After taking a deep whiff of corn, Paula headed for the freezer.  She removed two of the Jimmy Dean microwaveable breakfasts from the stack.  “God bless you, Jimmy,” she said.  She had always looked up to him, what with their similar last names and all.  Real or not, he was a sort of role model in her life.  The thought of rolls made Paula think of those she would be eating along with the rooster, as well as the rolls on her own body.  She began drooling again and fell to the linoleum floor seizing, her heart palpitating, fortunately, with pleasure this time.

Once she had eaten her frozen breakfast, she could concentrate on the real work of the morning, preparing lunch for the guests of her tupperware party at which she would promote her new line of Deen-ware storage containers to all her Southern ladyfriends.  Paula sighed.  All this fame and commercialization had led her to stray from her personal philosophy: “Honey, the mouth is the best tupperware.”  Was she giving the public the wrong idea?

To get her mind off these wistful thoughts, Paula began to improvise the meal fro the afternoon.  Immediately, she grabbed one of the sticks of butter she had bundled up like firewood next to the stove.  She put the whole thing in a pan to soften up—she would find something to use it for later.  Afterward, she checked the meat supply in the fridge.  Seeing a frozen ham, she recoiled in horror and instinctually shielded her head.  “Dwayne!” she hollered to one of the menservants she kept around the periphery.  “Go slaughter that rooster!  Chop chop.”  She laughed a snorty laugh at her joke.
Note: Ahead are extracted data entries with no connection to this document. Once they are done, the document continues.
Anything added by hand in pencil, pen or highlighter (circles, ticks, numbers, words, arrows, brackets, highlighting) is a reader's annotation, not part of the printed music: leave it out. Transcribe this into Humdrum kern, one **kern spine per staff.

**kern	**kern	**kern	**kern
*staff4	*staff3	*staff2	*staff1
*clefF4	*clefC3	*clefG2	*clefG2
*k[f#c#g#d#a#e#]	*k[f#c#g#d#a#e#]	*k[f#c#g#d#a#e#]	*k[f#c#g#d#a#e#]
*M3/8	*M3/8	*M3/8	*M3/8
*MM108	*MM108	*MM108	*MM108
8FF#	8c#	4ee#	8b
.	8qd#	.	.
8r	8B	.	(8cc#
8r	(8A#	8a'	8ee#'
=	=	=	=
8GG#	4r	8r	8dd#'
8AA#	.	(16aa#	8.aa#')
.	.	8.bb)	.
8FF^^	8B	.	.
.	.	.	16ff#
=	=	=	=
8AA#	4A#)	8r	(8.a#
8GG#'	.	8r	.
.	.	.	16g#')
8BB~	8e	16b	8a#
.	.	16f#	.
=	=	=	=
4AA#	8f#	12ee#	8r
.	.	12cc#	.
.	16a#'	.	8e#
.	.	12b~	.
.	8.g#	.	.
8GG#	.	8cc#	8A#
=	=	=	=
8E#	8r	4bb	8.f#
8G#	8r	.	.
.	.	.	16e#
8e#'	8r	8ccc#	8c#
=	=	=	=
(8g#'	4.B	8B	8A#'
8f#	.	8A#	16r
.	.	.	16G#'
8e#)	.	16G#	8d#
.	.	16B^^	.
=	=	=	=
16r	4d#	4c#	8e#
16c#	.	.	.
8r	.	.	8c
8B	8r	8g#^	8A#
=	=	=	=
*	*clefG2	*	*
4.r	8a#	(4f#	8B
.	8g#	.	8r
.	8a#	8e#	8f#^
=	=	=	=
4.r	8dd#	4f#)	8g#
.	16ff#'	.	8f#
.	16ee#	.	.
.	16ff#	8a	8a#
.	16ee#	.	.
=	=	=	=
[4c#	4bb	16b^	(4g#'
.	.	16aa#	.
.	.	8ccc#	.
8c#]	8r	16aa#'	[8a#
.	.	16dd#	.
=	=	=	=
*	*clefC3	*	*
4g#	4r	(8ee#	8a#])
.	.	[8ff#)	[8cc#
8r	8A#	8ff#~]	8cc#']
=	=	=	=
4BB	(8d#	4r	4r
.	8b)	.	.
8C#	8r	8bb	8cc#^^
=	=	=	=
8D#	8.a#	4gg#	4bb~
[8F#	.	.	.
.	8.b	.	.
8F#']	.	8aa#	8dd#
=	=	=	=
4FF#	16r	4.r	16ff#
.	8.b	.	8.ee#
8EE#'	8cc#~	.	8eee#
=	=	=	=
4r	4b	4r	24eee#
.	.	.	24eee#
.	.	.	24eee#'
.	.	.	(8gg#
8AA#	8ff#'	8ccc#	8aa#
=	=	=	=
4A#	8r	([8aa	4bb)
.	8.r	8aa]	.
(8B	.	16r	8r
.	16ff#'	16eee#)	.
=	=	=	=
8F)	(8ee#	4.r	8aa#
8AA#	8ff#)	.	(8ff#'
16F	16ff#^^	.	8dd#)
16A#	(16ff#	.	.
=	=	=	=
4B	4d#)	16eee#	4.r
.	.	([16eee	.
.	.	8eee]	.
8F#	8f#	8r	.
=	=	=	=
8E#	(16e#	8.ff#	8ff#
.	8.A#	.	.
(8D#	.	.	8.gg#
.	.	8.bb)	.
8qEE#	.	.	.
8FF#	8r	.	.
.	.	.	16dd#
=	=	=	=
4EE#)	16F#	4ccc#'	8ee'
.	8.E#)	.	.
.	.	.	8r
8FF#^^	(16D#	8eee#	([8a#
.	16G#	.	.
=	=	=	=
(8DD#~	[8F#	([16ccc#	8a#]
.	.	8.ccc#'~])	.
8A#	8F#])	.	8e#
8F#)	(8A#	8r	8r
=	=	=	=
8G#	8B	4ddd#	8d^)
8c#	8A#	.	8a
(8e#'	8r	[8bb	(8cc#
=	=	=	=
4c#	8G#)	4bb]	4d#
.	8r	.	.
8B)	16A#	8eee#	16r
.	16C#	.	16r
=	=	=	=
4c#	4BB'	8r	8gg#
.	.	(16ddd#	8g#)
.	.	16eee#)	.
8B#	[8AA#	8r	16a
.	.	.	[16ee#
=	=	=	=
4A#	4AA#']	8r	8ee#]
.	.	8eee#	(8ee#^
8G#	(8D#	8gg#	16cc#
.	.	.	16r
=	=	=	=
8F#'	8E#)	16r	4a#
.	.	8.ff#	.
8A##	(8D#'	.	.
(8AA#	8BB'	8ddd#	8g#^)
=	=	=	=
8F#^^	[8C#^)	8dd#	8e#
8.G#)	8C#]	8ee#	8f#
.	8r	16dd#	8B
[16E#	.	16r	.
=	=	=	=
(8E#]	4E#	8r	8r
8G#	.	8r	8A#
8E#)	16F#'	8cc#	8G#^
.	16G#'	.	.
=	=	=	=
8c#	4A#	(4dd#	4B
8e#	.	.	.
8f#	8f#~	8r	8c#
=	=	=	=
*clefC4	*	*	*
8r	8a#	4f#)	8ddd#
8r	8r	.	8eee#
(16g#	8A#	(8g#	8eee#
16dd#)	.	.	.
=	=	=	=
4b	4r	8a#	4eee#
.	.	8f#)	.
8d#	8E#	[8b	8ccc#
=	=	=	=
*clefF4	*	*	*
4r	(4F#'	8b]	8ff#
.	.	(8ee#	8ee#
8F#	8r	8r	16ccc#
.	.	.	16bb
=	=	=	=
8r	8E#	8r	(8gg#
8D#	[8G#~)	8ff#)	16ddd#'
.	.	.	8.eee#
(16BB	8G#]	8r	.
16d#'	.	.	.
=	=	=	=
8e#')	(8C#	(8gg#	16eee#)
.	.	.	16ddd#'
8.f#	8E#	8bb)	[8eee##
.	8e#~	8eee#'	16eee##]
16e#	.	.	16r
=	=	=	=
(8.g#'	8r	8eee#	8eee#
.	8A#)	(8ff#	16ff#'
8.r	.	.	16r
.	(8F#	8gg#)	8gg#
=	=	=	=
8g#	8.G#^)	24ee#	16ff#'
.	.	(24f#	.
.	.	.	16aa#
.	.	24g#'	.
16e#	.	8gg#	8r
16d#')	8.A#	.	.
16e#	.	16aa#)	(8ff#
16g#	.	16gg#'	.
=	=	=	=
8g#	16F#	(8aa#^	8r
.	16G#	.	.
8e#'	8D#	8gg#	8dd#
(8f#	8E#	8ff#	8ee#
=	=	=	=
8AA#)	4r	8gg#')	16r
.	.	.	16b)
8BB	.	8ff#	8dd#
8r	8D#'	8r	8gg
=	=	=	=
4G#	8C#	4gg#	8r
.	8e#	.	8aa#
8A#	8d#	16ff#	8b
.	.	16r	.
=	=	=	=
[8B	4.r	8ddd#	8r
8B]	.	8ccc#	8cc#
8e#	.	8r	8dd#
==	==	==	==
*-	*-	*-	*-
Paula heated up six frying pans on the stove, ready for whatever she decided to put on them.  She liked to think of it as a sort of canvas for the culinary masterpiece to come.  As she gathered some essential ingredients (sugar, flour, bread crumbs, lard, grits), she began to feel uneasy, as if she was being watched.  Soon she discovered why.  All around her kitchen she had placed unopened boxes of Deen-ware, and taking up an entire side of each box was a photograph of herself.  But the photograph had been edited too far.  They had taken out all of the wrinkles, even those any regular person’s face would have.  And her eyes—they had buffered the shine from her pupils, leaving her with the lifeless stare of a porcelain zombie.

Nervously, Paula began mixing dough for the rolls.  She added eggs, flour, sugar, the butter that had been waiting.  She kept thinking about her photograps, so she threw in some nutmeg and vanilla to distract herself.  She ripped open a package of bacon and began frying it, then started some onions and potatoes for good measure.

By accident, she eyed one of her dead-eyed faces staring at her.  Behind it, she imagined the skeleton that would outlast her precious fleshy cheeks.  In shock, she flinched, in the process tossing the eggs in her hand over her shoulder.  Fortunately they landed on the stove, broken shells mingling with the bubbling yolks.  Hands trembling, she turned around and continued mixing the batter for the rolls, but it kept spilling over the side onto the stove.  The spoon fell out of her hand into the eggy batter.  Manic-eyed, she used her hands to mix the frying eggs with the batter, raking in the contents of the other frying pans in the process.  “I’ll call them my Sugary Sweet Omelet Rolls.  Yeah.  Yeah,” she said, panting.  She drooled into her concoction, both agitated and hungry.  Soon, she couldn’t take it anymore and spread the bacon potato onion drool batter all over her face in a mad battle of tongue, teeth, fingers, and dough.  She slipped on some of her drool and convulsed on the floor, licking whatever came into her path.

Right then, Mr. Deen walked in.  He dropped his briefcase and stared in open-mouthed surprise at his wife.  Eyeing the concoction spread all over his wife’s quivering body, he opened his mouth in a proud smile.  “Why Paula, you’ve done it again!”